Sometimes the implications and outcomes of making one choice over another are clear; but a lot of the time there’s mighty thick cloud cover. On those occasions I have found myself wishing for a crystal ball to foresee the results of a specific decision before I decide. And maybe some future convergence of digital technology and computing (“the singularity”) will offer an uber-intelligent clarity and vision to better inform which direction to take. But at this time we pretty much weigh our options and just do the best we can.
So, I’ve been wondering…is life’s learning trajectory essentially based on how we navigate through our own individual series of crossroads? For example…
We have to make many decisions without benefit of much experience or perspective to guide us:
Which high school? What’s after that? What’s my career path? How do I approach parenting? Do I choose to be a parent?
Some decisions are made either by default (inertia, status quo), or because we are willing to take a chance and leap into the unknown:
Start a relationship or end the relationship? Take the job or leave the job? Stick close to home or move to a whole new place?

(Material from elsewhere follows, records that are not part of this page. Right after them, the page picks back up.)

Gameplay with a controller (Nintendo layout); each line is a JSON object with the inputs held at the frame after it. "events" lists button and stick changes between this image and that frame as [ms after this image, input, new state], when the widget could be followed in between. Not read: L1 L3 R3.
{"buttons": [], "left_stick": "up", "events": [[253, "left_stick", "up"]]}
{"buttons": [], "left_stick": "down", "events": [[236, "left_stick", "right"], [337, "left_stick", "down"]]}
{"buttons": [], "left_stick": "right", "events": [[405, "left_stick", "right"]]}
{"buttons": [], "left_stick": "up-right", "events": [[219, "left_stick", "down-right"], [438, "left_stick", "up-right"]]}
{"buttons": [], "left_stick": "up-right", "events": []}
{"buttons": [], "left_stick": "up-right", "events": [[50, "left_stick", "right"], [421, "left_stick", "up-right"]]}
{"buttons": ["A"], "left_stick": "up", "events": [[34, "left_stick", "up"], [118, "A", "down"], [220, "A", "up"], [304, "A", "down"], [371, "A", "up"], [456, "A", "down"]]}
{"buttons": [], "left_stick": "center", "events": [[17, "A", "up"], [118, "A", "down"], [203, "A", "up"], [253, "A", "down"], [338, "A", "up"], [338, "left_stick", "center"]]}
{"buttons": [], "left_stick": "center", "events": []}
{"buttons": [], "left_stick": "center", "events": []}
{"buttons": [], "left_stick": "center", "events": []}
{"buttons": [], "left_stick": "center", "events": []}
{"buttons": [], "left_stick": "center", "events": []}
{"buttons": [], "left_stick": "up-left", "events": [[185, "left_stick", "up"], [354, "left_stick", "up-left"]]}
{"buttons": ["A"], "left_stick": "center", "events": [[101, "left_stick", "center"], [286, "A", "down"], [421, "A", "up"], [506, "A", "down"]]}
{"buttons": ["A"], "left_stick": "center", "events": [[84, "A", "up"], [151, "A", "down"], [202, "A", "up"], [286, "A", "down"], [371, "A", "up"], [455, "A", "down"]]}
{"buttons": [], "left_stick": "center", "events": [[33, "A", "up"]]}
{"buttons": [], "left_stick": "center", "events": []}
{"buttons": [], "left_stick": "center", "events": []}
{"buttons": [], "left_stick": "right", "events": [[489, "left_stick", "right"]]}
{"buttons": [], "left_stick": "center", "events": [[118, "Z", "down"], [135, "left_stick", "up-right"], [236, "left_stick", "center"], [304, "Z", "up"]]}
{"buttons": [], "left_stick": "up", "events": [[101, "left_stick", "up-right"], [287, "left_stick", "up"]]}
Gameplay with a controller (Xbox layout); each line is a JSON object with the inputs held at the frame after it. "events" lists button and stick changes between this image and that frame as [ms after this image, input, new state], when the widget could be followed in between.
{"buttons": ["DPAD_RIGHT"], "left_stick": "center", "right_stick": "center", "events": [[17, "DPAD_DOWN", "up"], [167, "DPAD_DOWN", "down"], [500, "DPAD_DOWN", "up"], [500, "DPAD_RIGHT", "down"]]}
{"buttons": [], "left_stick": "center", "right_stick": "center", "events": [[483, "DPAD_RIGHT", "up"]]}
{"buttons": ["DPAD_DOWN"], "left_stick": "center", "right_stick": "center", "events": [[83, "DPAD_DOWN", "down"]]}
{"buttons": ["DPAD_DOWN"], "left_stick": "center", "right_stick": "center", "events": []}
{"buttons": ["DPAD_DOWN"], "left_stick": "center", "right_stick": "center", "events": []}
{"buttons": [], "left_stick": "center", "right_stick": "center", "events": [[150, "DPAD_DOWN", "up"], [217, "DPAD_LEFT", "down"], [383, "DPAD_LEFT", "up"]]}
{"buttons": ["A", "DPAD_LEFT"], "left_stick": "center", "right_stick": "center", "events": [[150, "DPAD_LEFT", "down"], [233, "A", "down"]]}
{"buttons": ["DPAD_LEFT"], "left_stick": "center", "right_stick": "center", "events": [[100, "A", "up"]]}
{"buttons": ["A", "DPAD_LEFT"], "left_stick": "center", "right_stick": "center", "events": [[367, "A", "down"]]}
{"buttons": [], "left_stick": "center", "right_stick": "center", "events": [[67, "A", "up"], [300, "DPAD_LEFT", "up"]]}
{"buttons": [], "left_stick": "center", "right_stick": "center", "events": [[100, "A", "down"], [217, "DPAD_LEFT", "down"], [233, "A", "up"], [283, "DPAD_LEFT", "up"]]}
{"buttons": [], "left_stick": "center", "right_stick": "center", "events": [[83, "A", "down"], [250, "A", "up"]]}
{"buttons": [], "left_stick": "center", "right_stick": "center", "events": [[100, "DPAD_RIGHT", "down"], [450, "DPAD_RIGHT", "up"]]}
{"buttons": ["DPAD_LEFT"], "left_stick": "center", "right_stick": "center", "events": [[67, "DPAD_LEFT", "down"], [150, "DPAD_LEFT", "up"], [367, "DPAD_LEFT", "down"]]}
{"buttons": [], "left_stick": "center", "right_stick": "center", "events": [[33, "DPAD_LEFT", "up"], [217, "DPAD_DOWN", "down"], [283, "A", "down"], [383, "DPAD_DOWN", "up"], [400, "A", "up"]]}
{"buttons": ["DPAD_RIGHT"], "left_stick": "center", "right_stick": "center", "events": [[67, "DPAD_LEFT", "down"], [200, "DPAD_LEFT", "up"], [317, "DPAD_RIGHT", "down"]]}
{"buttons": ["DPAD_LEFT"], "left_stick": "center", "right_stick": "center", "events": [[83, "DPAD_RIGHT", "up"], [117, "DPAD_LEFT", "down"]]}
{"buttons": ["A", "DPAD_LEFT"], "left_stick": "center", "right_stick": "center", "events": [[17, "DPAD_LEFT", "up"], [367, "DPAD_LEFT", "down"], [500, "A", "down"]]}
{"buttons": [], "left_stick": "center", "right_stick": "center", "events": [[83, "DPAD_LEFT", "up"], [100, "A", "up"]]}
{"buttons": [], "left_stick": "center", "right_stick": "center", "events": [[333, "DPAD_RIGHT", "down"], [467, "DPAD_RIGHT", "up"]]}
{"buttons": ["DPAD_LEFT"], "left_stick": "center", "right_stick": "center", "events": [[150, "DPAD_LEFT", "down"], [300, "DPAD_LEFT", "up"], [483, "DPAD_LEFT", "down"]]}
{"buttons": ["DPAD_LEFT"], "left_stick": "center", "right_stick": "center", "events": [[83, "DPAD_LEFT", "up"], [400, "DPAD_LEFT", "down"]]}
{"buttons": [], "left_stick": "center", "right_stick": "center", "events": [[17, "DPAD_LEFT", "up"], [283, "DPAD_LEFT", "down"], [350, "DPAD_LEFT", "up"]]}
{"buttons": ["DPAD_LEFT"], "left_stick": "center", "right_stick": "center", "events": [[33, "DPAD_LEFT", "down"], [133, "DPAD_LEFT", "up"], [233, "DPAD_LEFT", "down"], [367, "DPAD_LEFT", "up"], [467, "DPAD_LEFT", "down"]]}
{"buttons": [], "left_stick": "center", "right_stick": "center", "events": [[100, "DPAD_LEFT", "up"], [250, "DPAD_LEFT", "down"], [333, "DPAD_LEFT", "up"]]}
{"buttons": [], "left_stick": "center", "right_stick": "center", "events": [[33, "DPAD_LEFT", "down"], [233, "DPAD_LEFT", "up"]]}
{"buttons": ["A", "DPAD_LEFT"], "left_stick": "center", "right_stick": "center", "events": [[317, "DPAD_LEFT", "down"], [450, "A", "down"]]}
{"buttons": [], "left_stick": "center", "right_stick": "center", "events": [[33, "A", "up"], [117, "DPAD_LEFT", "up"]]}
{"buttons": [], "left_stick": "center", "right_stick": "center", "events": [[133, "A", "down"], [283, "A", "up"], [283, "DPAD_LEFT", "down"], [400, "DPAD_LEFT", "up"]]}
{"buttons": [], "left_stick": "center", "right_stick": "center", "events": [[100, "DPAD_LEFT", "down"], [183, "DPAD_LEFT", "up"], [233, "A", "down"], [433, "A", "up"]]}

Some decisions can be heartbreaking, and represent a lack of positive choices at all:
Do I pay the rent or feed the kids? Support the family or get an education?
And many crossroads test our own moral compass and integrity:
Should I speak out or follow the pack? Stand up and take action or do nothing?
The chaotic complexity of an individual’s inward/outward subjective experience and learning is never still. Each person’s journey accretes a unique composition and form. And every decision point at every crossroads iteratively informs the ones still to come.
Through this lens, effectively teaching professional decision-making might rest on our ability to come alongside learners, and link our vast, collective landscape of lifelong learning with discrete and situational reflective practice. In other words, the ultimate “meta crossroads” are learning how to learn and deciding how to decide. Over and over. Each and every day.